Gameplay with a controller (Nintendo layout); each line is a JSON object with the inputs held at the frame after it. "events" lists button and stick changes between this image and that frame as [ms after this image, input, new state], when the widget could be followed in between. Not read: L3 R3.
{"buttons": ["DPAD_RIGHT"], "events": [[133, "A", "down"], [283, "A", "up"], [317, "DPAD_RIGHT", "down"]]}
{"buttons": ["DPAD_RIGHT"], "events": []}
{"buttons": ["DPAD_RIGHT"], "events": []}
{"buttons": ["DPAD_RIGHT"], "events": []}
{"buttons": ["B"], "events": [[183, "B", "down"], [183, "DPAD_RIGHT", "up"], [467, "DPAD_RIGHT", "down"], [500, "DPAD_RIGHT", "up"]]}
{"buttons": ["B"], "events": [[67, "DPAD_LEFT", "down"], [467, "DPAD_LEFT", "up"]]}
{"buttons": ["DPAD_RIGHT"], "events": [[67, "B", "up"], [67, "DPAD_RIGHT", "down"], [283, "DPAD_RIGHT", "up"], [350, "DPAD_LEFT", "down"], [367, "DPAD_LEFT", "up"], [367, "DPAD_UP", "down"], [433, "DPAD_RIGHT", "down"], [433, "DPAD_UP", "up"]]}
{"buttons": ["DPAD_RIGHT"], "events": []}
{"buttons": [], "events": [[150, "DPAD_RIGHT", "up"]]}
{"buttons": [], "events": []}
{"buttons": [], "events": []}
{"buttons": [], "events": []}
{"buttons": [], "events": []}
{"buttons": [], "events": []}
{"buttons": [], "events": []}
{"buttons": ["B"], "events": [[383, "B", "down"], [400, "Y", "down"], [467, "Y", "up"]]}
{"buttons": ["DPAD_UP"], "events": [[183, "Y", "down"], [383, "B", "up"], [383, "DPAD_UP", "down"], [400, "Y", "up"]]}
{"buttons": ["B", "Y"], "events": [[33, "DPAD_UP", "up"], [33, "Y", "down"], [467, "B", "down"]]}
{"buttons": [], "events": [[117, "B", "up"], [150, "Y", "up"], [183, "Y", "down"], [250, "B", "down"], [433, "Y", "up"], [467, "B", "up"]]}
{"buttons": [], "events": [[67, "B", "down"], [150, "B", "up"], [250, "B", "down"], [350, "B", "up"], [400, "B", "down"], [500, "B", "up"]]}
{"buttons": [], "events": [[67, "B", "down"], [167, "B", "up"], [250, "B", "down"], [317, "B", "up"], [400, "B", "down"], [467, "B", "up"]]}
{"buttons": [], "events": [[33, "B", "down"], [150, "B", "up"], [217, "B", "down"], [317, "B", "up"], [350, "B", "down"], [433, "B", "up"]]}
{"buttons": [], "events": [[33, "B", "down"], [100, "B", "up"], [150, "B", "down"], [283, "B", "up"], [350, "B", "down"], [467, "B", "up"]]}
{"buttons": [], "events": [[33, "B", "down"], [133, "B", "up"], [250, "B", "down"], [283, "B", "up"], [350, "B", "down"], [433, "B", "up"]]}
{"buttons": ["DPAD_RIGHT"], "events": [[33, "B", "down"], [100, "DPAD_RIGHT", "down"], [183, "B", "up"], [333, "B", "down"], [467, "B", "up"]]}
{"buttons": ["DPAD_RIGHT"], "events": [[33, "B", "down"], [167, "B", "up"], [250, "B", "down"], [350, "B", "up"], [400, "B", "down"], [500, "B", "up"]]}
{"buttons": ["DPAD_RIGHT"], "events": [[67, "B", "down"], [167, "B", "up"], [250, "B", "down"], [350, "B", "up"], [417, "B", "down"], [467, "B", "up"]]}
________
#### TASK DIRECTIONS:
With no additions or omissions, transcribe every record.

#### EXPECTED OUTPUT:
Gameplay with a controller (Nintendo layout); each line is a JSON object with the inputs held at the frame after it. "events" lists button and stick changes between this image and that frame as [ms after this image, input, new state], when the widget could be followed in between. Not read: L3 R3.
{"buttons": ["DPAD_RIGHT"], "events": [[133, "A", "down"], [283, "A", "up"], [317, "DPAD_RIGHT", "down"]]}
{"buttons": ["DPAD_RIGHT"], "events": []}
{"buttons": ["DPAD_RIGHT"], "events": []}
{"buttons": ["DPAD_RIGHT"], "events": []}
{"buttons": ["B"], "events": [[183, "B", "down"], [183, "DPAD_RIGHT", "up"], [467, "DPAD_RIGHT", "down"], [500, "DPAD_RIGHT", "up"]]}
{"buttons": ["B"], "events": [[67, "DPAD_LEFT", "down"], [467, "DPAD_LEFT", "up"]]}
{"buttons": ["DPAD_RIGHT"], "events": [[67, "B", "up"], [67, "DPAD_RIGHT", "down"], [283, "DPAD_RIGHT", "up"], [350, "DPAD_LEFT", "down"], [367, "DPAD_LEFT", "up"], [367, "DPAD_UP", "down"], [433, "DPAD_RIGHT", "down"], [433, "DPAD_UP", "up"]]}
{"buttons": ["DPAD_RIGHT"], "events": []}
{"buttons": [], "events": [[150, "DPAD_RIGHT", "up"]]}
{"buttons": [], "events": []}
{"buttons": [], "events": []}
{"buttons": [], "events": []}
{"buttons": [], "events": []}
{"buttons": [], "events": []}
{"buttons": [], "events": []}
{"buttons": ["B"], "events": [[383, "B", "down"], [400, "Y", "down"], [467, "Y", "up"]]}
{"buttons": ["DPAD_UP"], "events": [[183, "Y", "down"], [383, "B", "up"], [383, "DPAD_UP", "down"], [400, "Y", "up"]]}
{"buttons": ["B", "Y"], "events": [[33, "DPAD_UP", "up"], [33, "Y", "down"], [467, "B", "down"]]}
{"buttons": [], "events": [[117, "B", "up"], [150, "Y", "up"], [183, "Y", "down"], [250, "B", "down"], [433, "Y", "up"], [467, "B", "up"]]}
{"buttons": [], "events": [[67, "B", "down"], [150, "B", "up"], [250, "B", "down"], [350, "B", "up"], [400, "B", "down"], [500, "B", "up"]]}
{"buttons": [], "events": [[67, "B", "down"], [167, "B", "up"], [250, "B", "down"], [317, "B", "up"], [400, "B", "down"], [467, "B", "up"]]}
{"buttons": [], "events": [[33, "B", "down"], [150, "B", "up"], [217, "B", "down"], [317, "B", "up"], [350, "B", "down"], [433, "B", "up"]]}
{"buttons": [], "events": [[33, "B", "down"], [100, "B", "up"], [150, "B", "down"], [283, "B", "up"], [350, "B", "down"], [467, "B", "up"]]}
{"buttons": [], "events": [[33, "B", "down"], [133, "B", "up"], [250, "B", "down"], [283, "B", "up"], [350, "B", "down"], [433, "B", "up"]]}
{"buttons": ["DPAD_RIGHT"], "events": [[33, "B", "down"], [100, "DPAD_RIGHT", "down"], [183, "B", "up"], [333, "B", "down"], [467, "B", "up"]]}
{"buttons": ["DPAD_RIGHT"], "events": [[33, "B", "down"], [167, "B", "up"], [250, "B", "down"], [350, "B", "up"], [400, "B", "down"], [500, "B", "up"]]}
{"buttons": ["DPAD_RIGHT"], "events": [[67, "B", "down"], [167, "B", "up"], [250, "B", "down"], [350, "B", "up"], [417, "B", "down"], [467, "B", "up"]]}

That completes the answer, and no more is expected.